The entries below must be reproduced exactly; their pictures are not part of the copy.

Data under study:
****************

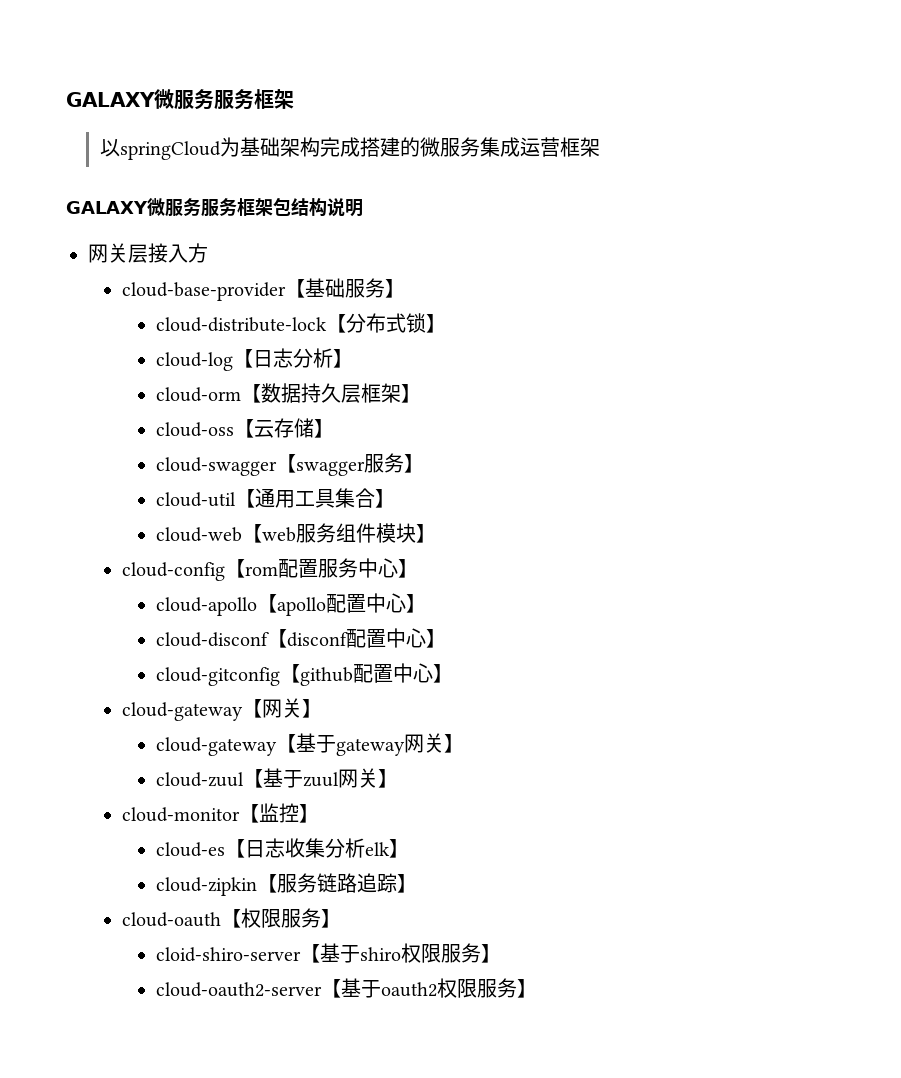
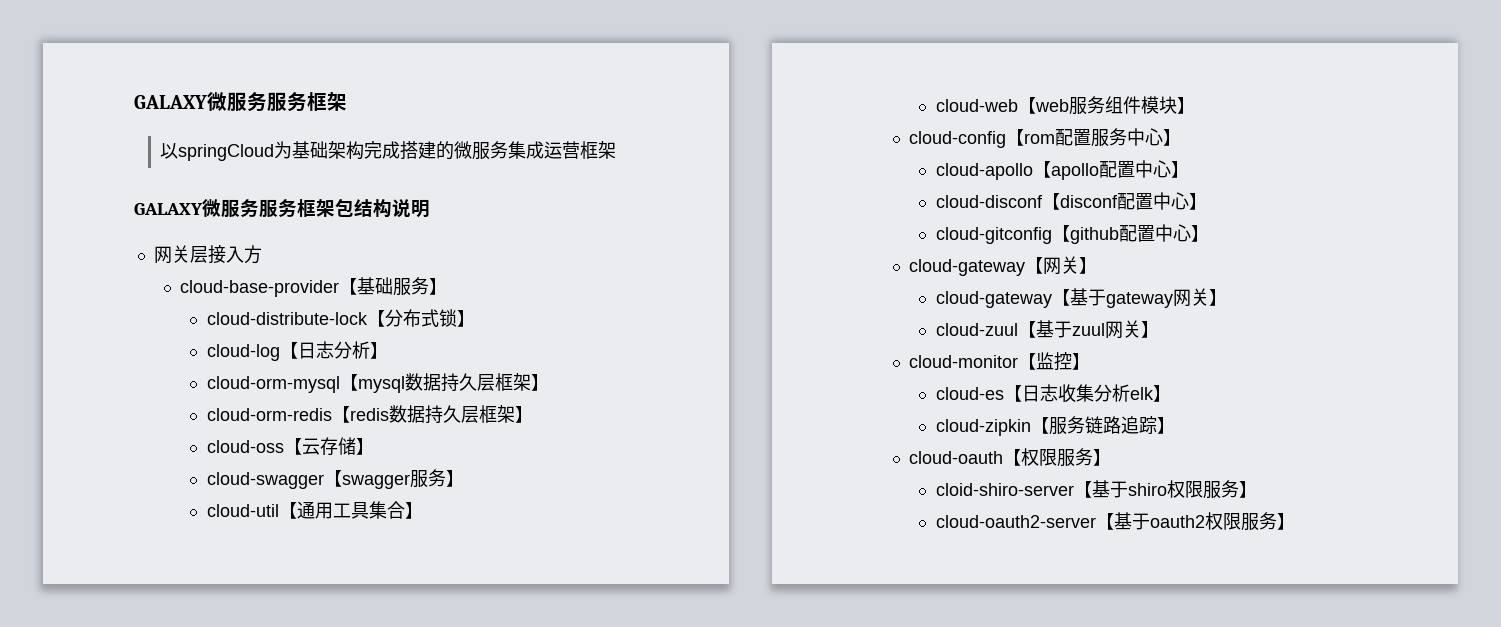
[156,384,262,403] cloud-orm【 -> [206,373,549,393] [206,406,389,423] cloud-orm-mysql【mysql数据持久层框架】 // cloud-orm-redis【redis

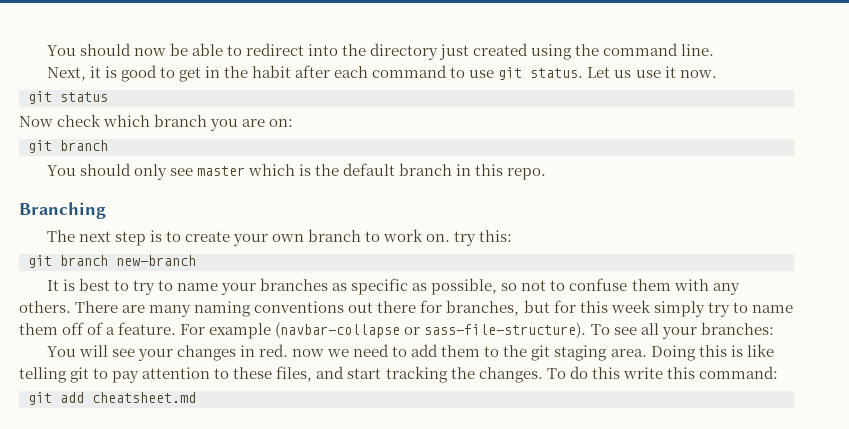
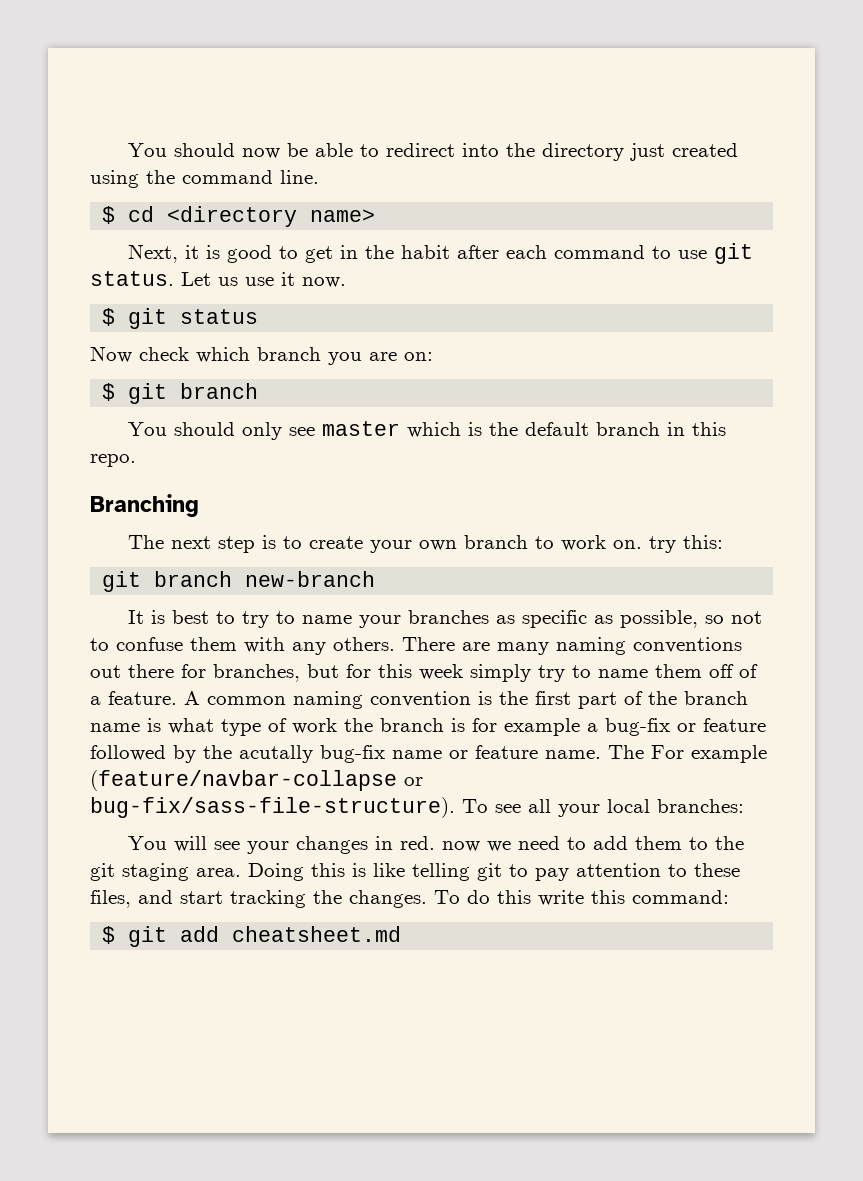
(715, 50) none -> [102,206,376,227] // $ cd <directory name>
(717, 74) none -> [102,308,116,326] $
(294, 123) none -> [102,383,116,401] $
[180,322,587,339] For example (navbar-collapse or sass-file-structure). -> [184,691,748,709] [90,718,766,736] [90,745,767,763] [90,770,423,791] [90,797,455,818] A common naming convention is the first part of the branch name is what type of work the branch is for example a bug-fix or feature followed by the acutally bug-fix name or feature name. The For example (feature/navbar-collapse or bug-fix/sass-file-structure).
(697, 333) none -> [607,799,650,813] local
(778, 372) none -> [102,926,116,944] $

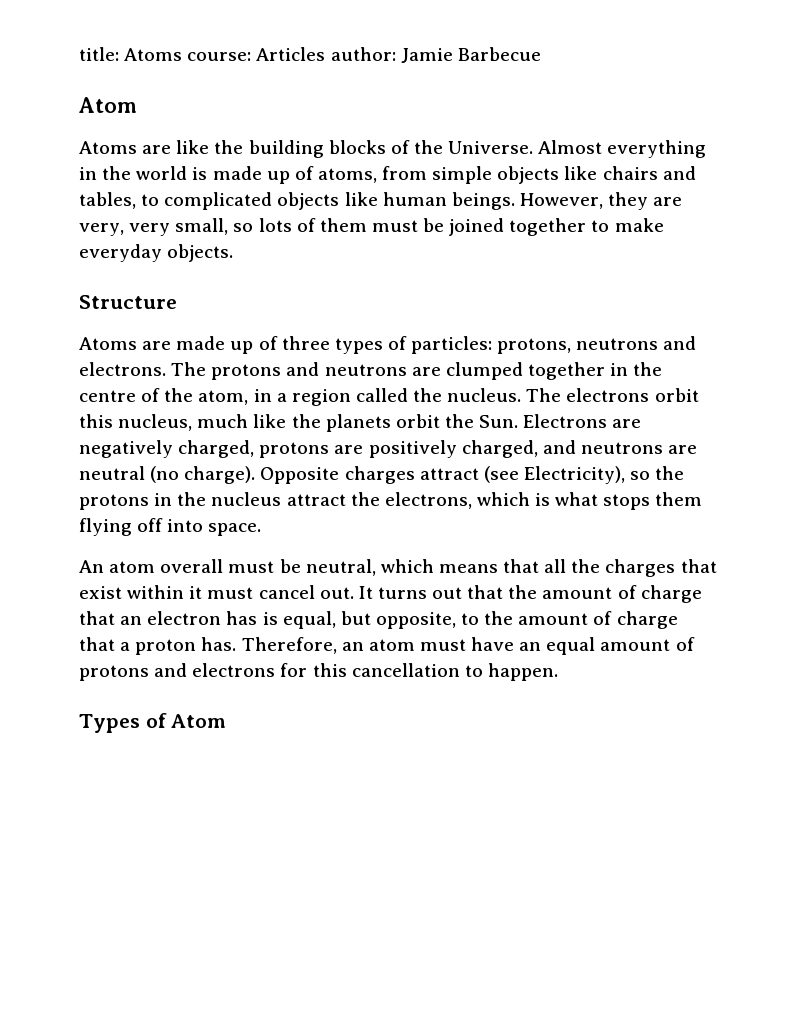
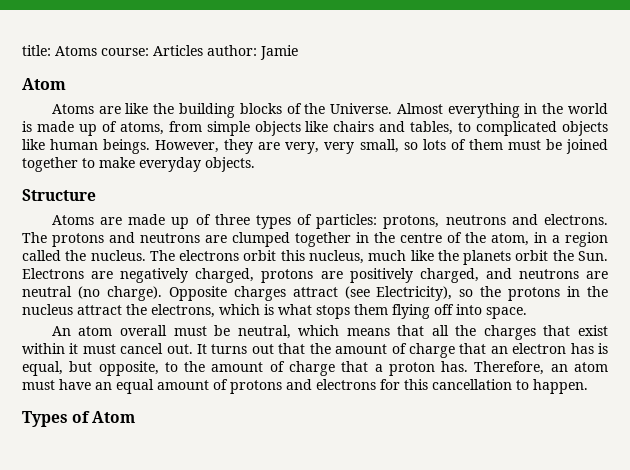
[457,47,541,61] Barbecue -> (298, 52) none

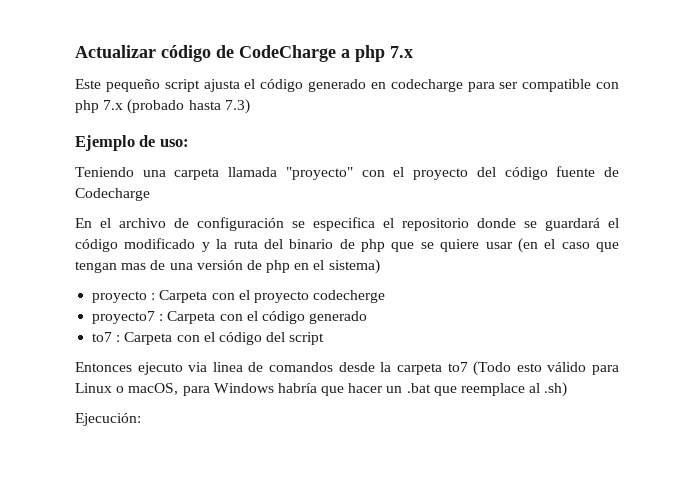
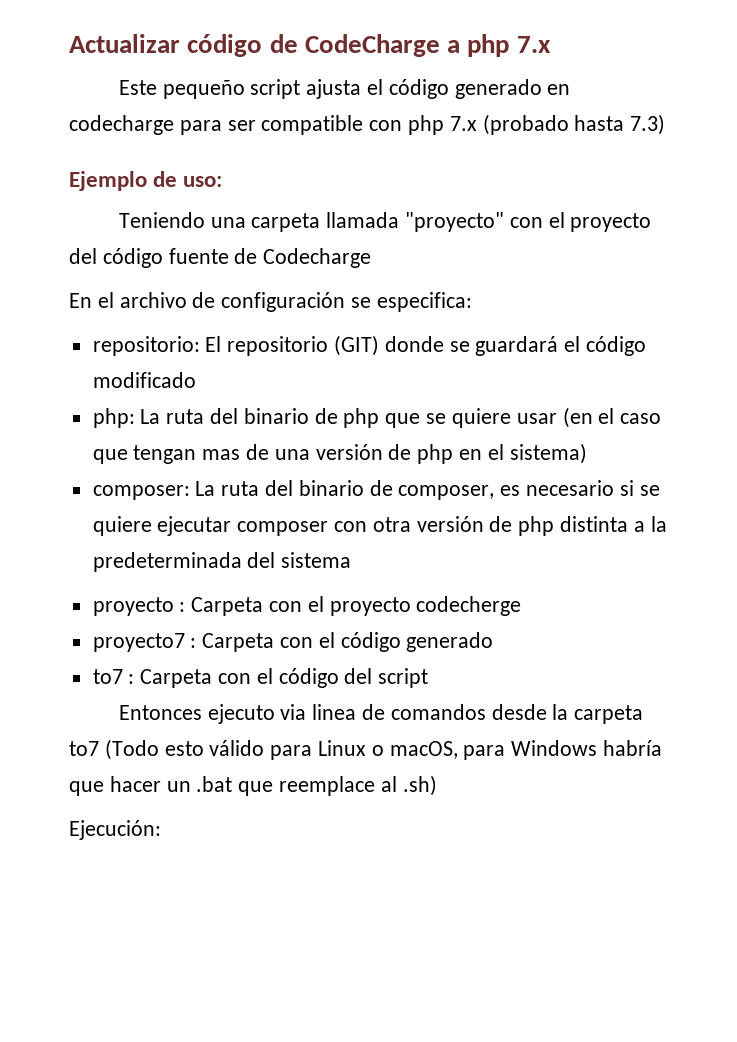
[313,217,469,231] especifica el repositorio -> [376,292,472,312] [92,335,380,356] especifica: // repositorio: El repositorio (GIT)
[201,239,228,252] y la -> [92,408,161,428] // php: La
(380, 266) none -> [92,480,660,500] [92,516,667,536] [92,552,352,572] // composer: La ruta del binario de composer, es necesario si se quiere ejecutar composer con otra versión de php distinta a la predeterminada del sistema

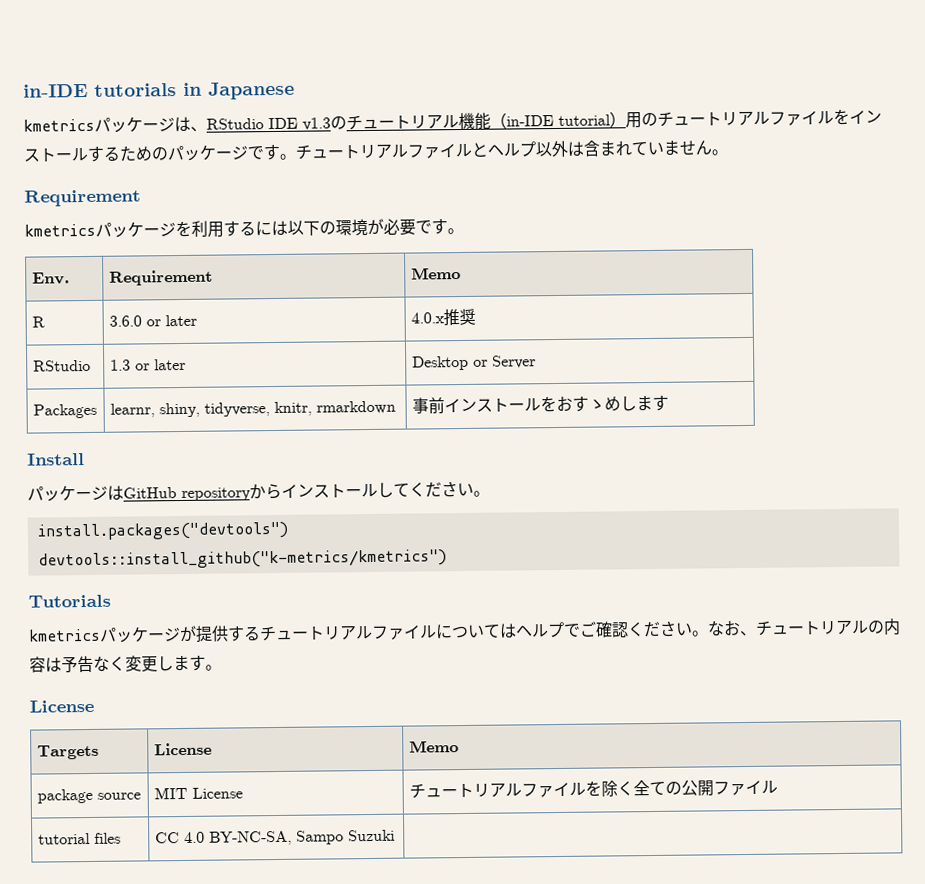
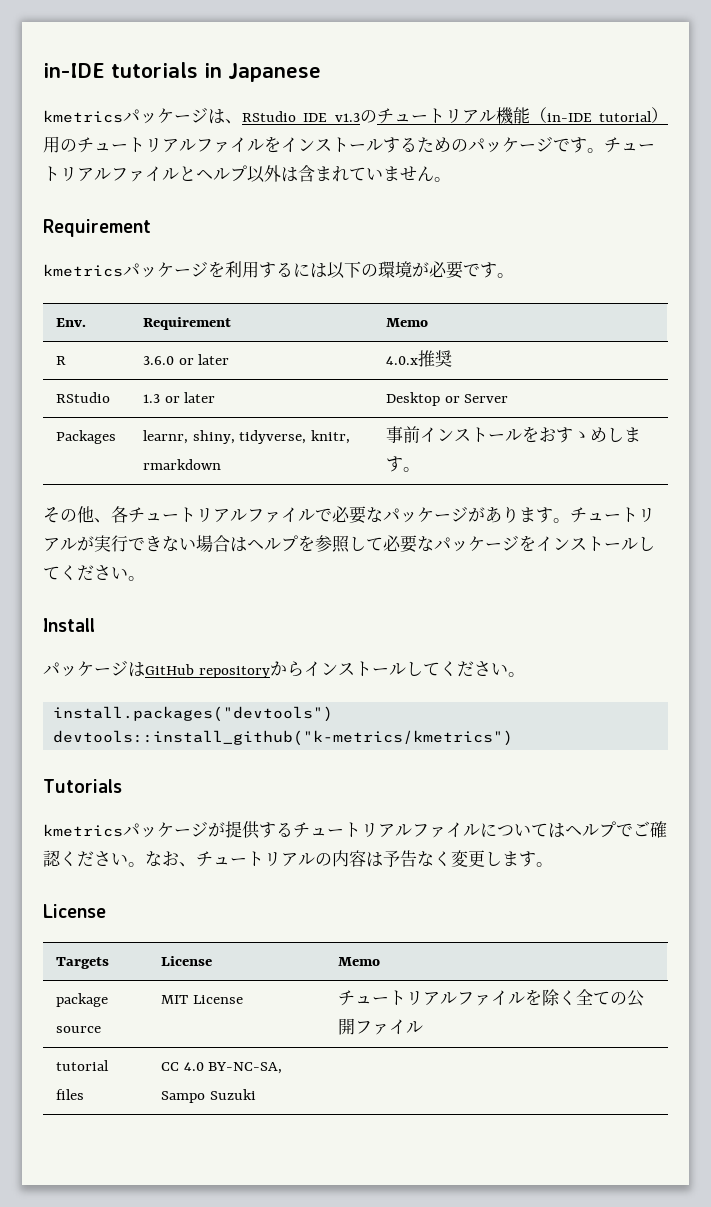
(669, 402) none -> [403,467,421,472] [43,506,655,524] [43,535,655,553] [43,565,145,581] 。 // その他、各チュートリアルファイルで必要なパッケージがあります。チュートリアルが実行できない場合はヘルプを参照して必要なパッケージをインストールしてください。

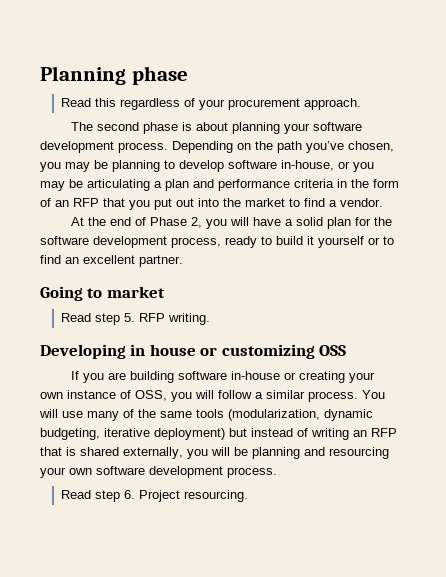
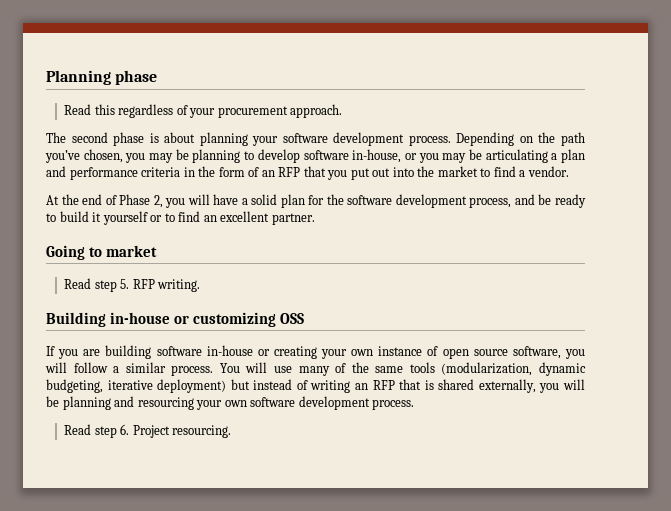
(221, 242) none -> [514,194,552,205] and be
[40,344,196,359] Developing in house -> [46,312,170,327] Building in-house
[135,390,167,401] OSS, -> [442,346,561,359] open source software,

****************

Output for this task:
[156,384,262,403] cloud-orm【 -> [206,373,549,393] [206,406,389,423] cloud-orm-mysql【mysql数据持久层框架】 // cloud-orm-redis【redis

(715, 50) none -> [102,206,376,227] // $ cd <directory name>
(717, 74) none -> [102,308,116,326] $
(294, 123) none -> [102,383,116,401] $
[180,322,587,339] For example (navbar-collapse or sass-file-structure). -> [184,691,748,709] [90,718,766,736] [90,745,767,763] [90,770,423,791] [90,797,455,818] A common naming convention is the first part of the branch name is what type of work the branch is for example a bug-fix or feature followed by the acutally bug-fix name or feature name. The For example (feature/navbar-collapse or bug-fix/sass-file-structure).
(697, 333) none -> [607,799,650,813] local
(778, 372) none -> [102,926,116,944] $

[457,47,541,61] Barbecue -> (298, 52) none

[313,217,469,231] especifica el repositorio -> [376,292,472,312] [92,335,380,356] especifica: // repositorio: El repositorio (GIT)
[201,239,228,252] y la -> [92,408,161,428] // php: La
(380, 266) none -> [92,480,660,500] [92,516,667,536] [92,552,352,572] // composer: La ruta del binario de composer, es necesario si se quiere ejecutar composer con otra versión de php distinta a la predeterminada del sistema

(669, 402) none -> [403,467,421,472] [43,506,655,524] [43,535,655,553] [43,565,145,581] 。 // その他、各チュートリアルファイルで必要なパッケージがあります。チュートリアルが実行できない場合はヘルプを参照して必要なパッケージをインストールしてください。

(221, 242) none -> [514,194,552,205] and be
[40,344,196,359] Developing in house -> [46,312,170,327] Building in-house
[135,390,167,401] OSS, -> [442,346,561,359] open source software,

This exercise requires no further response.